When meeting buyers for the first time I suggest a good initial objective would be to have buyers conclude you are trustworthy. Steven Covey believed that in order to be deemed trustworthy the other party must conclude you are sincere and competent. I’d like to offer a few suggestions about the first few minutes of a buyer-seller relationship:

  1. Being sincere requires sellers to rise above stereotypical selling behavior. Right after shaking hands most salespeople thank buyers for their time. This means starting relationships as a subordinate. As an alternative after the handshake, say something like:

“I’m glad we could meet today.”

Thank buyers for their time after they’ve given it to you. 

  1. Once the introduction has been made, if buyers don’t initiate small talk sellers must decide whether to attempt to establish rapport or get down to business. My suggestion is for sellers to be quiet for a few seconds to give buyers the opportunity to initiate small talk. If they don’t, give a brief introduction explaining the objectives for the call rather than try to force rapport. There are many instances where rapport will happen after the business portion of calls. 
  1. Establishing competence is the next potential hurdle. Sellers should view executives as peers for the following reasons: 
  • They are subject matter experts and have forgotten more than buyers will ever know about offerings.
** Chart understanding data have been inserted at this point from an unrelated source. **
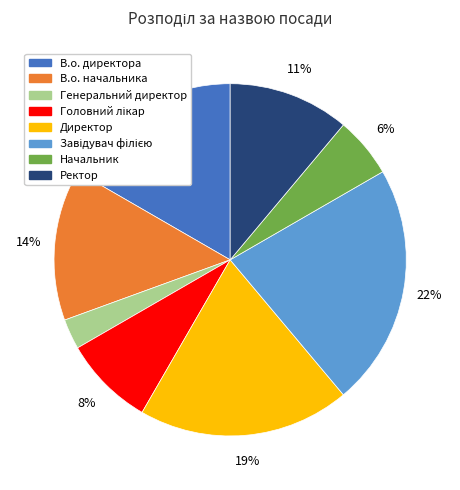

Which slice is the smallest?

Генеральний директор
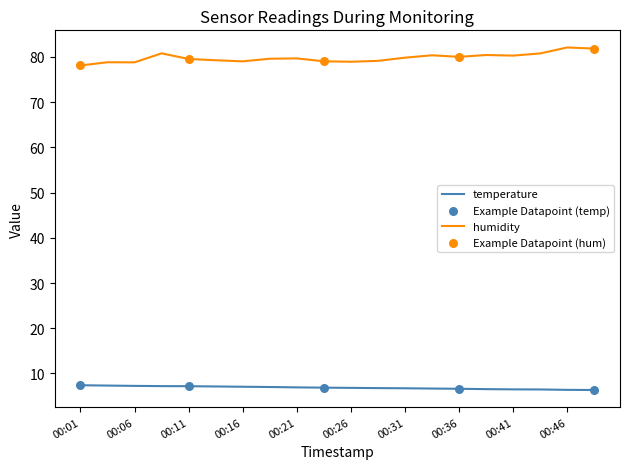

Which series has the largest total across all categories?

humidity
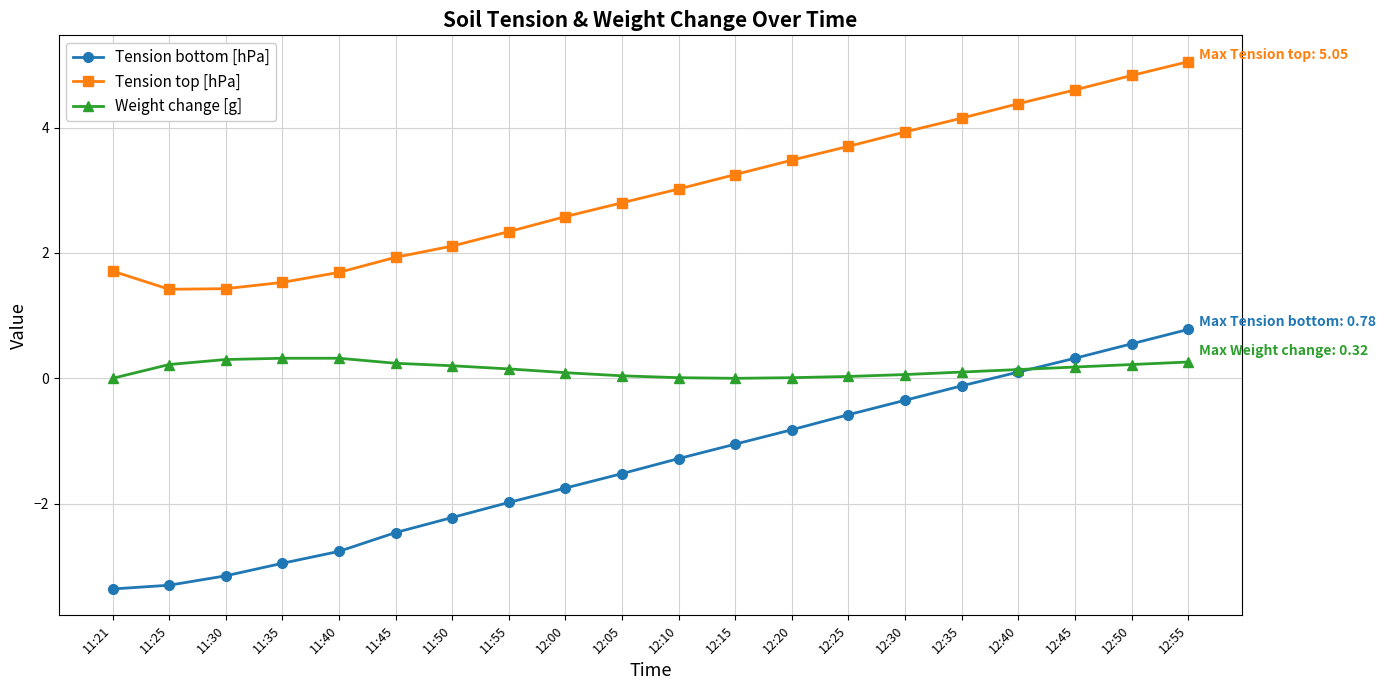

How many lines are shown in the chart?

3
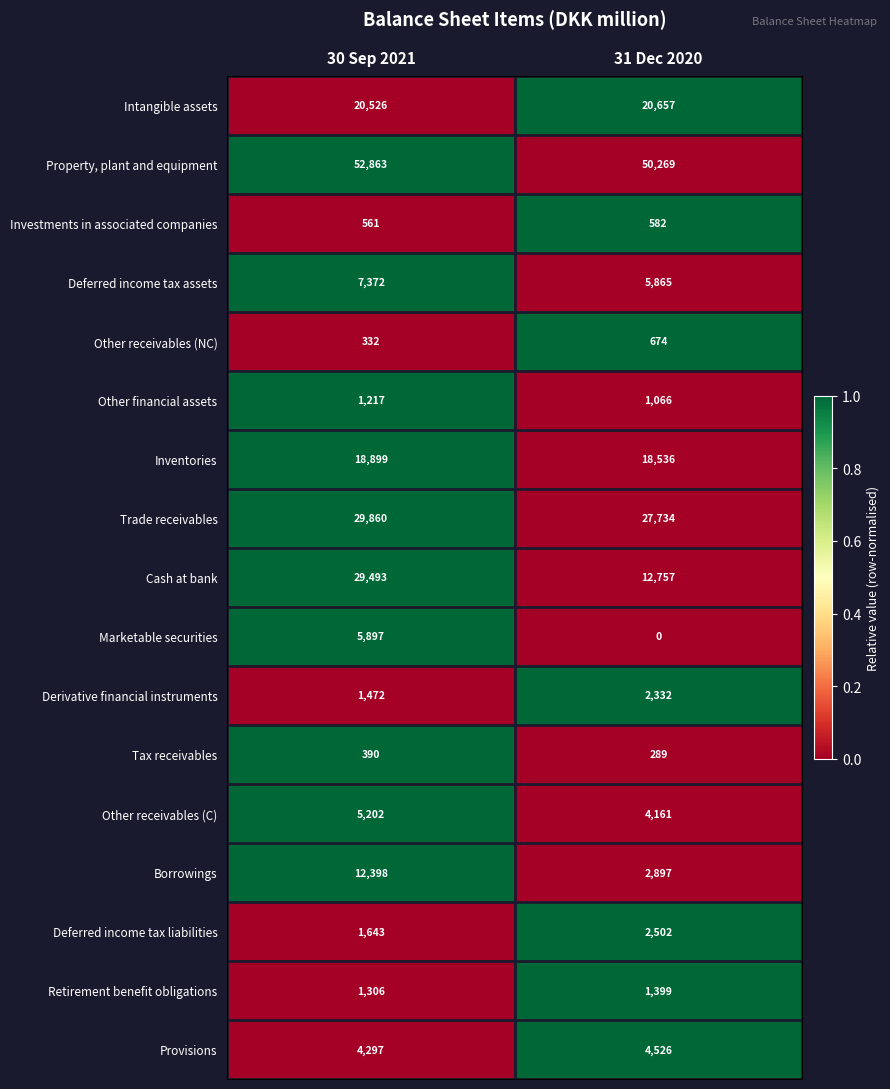

The Other receivables (C) series shows 5202 at 30 Sep 2021. True or false?

True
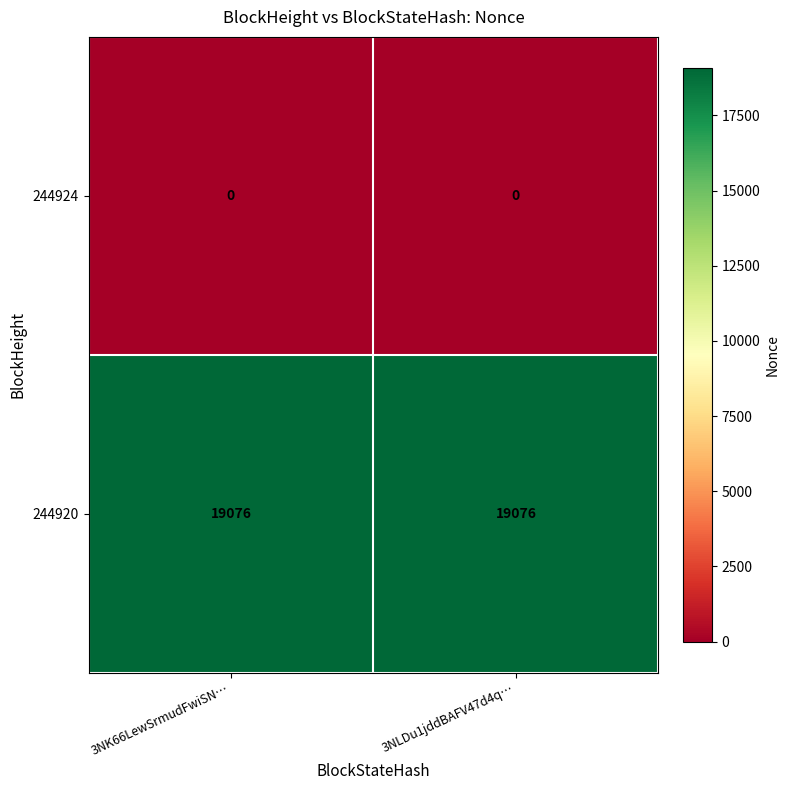

List the series in order of their overall mean, lowest first.

244924, 244920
  • They (or their companies) have experience helping other executives realize the potential value that can be realized through the usage of their offerings.

I hope these suggestions can allow you to “tee up” opportunities so that the need development that must take place will go more smoothly. Remember: Buying cycles begin when buyers share a business goal (or problem). Executives typically will NOT share goals with sellers they haven’t concluded are sincere and competent.